Önceki sayfalarda Mo Loschelder’le Berlin, tekno kültürü ve kadın prodüktörler üzerine konuşmamızın ardından, şimdi bir süredir Berlin’de yaşayan genç bir kadın prodüktörün, Ran’ın dünyasını ziyaret ediyoruz.


Hüma Utku, RAN adı altında ilk albümü Her Trembling Ceased’i Partapart Records aracılığıyla kısa süre önce yayınladı. Ambient derinliklerden gergin ama sakin tansiyonlara yükselen Her Trembling Ceased, içinde dolaşmaktan zevk alacağınız bir dünya sunuyor. Birkaç gün önce albüme adını veren parçayı Giorgia Malatrasi ve Barbaros Kayan eşliğinde bir kliple taçlandıran RAN’ı Stories Retold olarak adlandırdığı remiks EP’sini yayınlamasının arifesinde yakaladık, kendi hikâyesinden Björk’e uzanan bir muhabbete koyulduk.

Image

Kendine RAN ismini seçerek müzik yapmaya devam etme kararını nasıl aldın ve Roads at Night’ın (Geceleyin Caddeler) kısaltması olarak kullandığın bu isim sana ne ifade ediyor?
Aslında 2007’den beri elektronik müzik üretimiyle uğraşıyorum ve yaklaşık beş sene boyunca başka bir isim altında müzik yaptım. Ancak İstanbul’dan ayrılmadan evvelki dönem ve Berlin’e taşındıktan sonra geçirdiğim ilk sene çok ciddi değişimler geçirdiğim bir dönemdi. Berlin’de parçalar üzerinde çalışmaya başladım ve bunlar biriktikçe ortaya çıkan tablo, artık kesinlikle farklı bir projeye geçtiğimin göstergesiydi. Roads at Night, geceleyin hareket hâlinde arabadan yolu izlemekle alakalı. Karanlığın içine/içinde ilerlemek, bir noktaya varma ve hafif bir hipnoz durumu gibi şeyler çağrıştırıyor bana. RAN ise kısaltma olarak, aslında şans eseri, kaçışı hatırlatan bir isim oldu. Bu ikisi de benim için projemi tanımlayan kavramlar oldular.

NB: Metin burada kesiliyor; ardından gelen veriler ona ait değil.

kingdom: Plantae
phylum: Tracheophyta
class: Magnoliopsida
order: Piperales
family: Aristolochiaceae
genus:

İlk albümün Her Trembling Ceased nasıl bir dönemde yazdığın şarkılardan oluşuyor? Biraz albümün yaratım sürecinden, duygu dünyandan bahsedebilir misin?
Çok keskin bir düşüşün ve doğuşun olduğu bir dönemde ürettiğim parçalar hepsi. Sadece Almanca öğrenme ve yeni çevremi gözlemleyerek geçirdiğim uzun bir sessizlik dönemi oldu. Birçok farklı nedenden ötürü karışık bir zamandı ve her şeyi yeniden öğrenmek, tekrar inşa etmek gerekiyordu. Tabii ki de bu dönem aynı zamanda çok da verimliydi.

Image
Image

Birkaç senedir Berlin’de yaşıyorsun ve female:pressure ekibiyle temasın var. female:pressure elektronik müzik adına yürüttüğü yeni anket çalışmasını yayınladı geçen ay. Festivallerde, kulüplerde ve firmalarda kadın ve erkek sanatçıların oranları üzerine. Sonuç şaşırtıcı değil elbette. Sen kendi deneyimlerin üzerinden bu rakamların neden ve sonuçlarını nasıl değerlendiriyorsun?
Tablo gerçekten endişe verici, ancak ben bu duruma nesnel yaklaşmak gerektiğini de düşünüyorum. Yani elektronik müzikte ilerleyebilen sanatçıların çoğunun erkek olması, kadınların bilerek göz ardı edilmesi mi yoksa kadın sanatçıların bu müzik kategorisinde gerçekten de daha az olması mı, bunu iyi bilmek lâzım. Evet, reddedemeyeceğimiz bir kadın enerjisi engeli var neredeyse dünyanın her yerinde ve bu sorun farklı seviyelerde, farklı yüzlerle kendini sürekli gösteriyor. Kafalara kazınmış, cinsiyet ve sosyal cinsiyet kavramlarıyla ilgili yüzlerce stereotip var. Ben de müzikle uğraştığımı söylediğimde neredeyse her zaman karşılaştığım soru, “Şarkı mı söylüyorsun?” oluyor. Beste yaptığımı ve prodüktör olduğumu söylediğimde ise çoğu zaman bir şaşkınlık izliyor bu soruyu. Bu çok küçük bir örnek ve birçok kadın (her türlü işkolundan) benzer beklentilere cevap vermek zorunda olduğunu hissediyor ve ona göre hayatını düzenliyor. Ancak madalyonun bir de öbür yüzü var, çünkü erkekler için de aslında aynı şey geçerli ancak görünen şiddet daha az olduğu için farklı algılanıyor bu durum. Benim düşünceme göre bu nedenle bu konular sadece cinsiyet tarafından değil aslında sosyal cinsiyet tarafından da ele alınmalı.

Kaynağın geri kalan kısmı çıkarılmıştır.